#### Data for processing
---
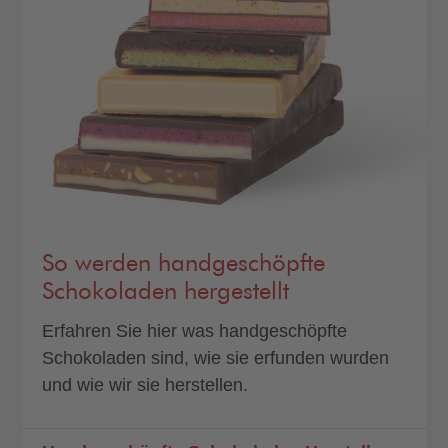
So werden handgeschöpfte
Schokoladen hergestellt
Erfahren Sie hier was handgeschöpfte
Schokoladen sind, wie sie erfunden wurden
und wie wir sie herstellen.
---
#### Assigned task
Change every occurrence of "Schokoladen" in the records to "Pralinen", leaving everything else as it stands, and omit the pictures from your answer.

#### Task solution
So werden handgeschöpfte
Pralinen hergestellt
Erfahren Sie hier was handgeschöpfte
Pralinen sind, wie sie erfunden wurden
und wie wir sie herstellen.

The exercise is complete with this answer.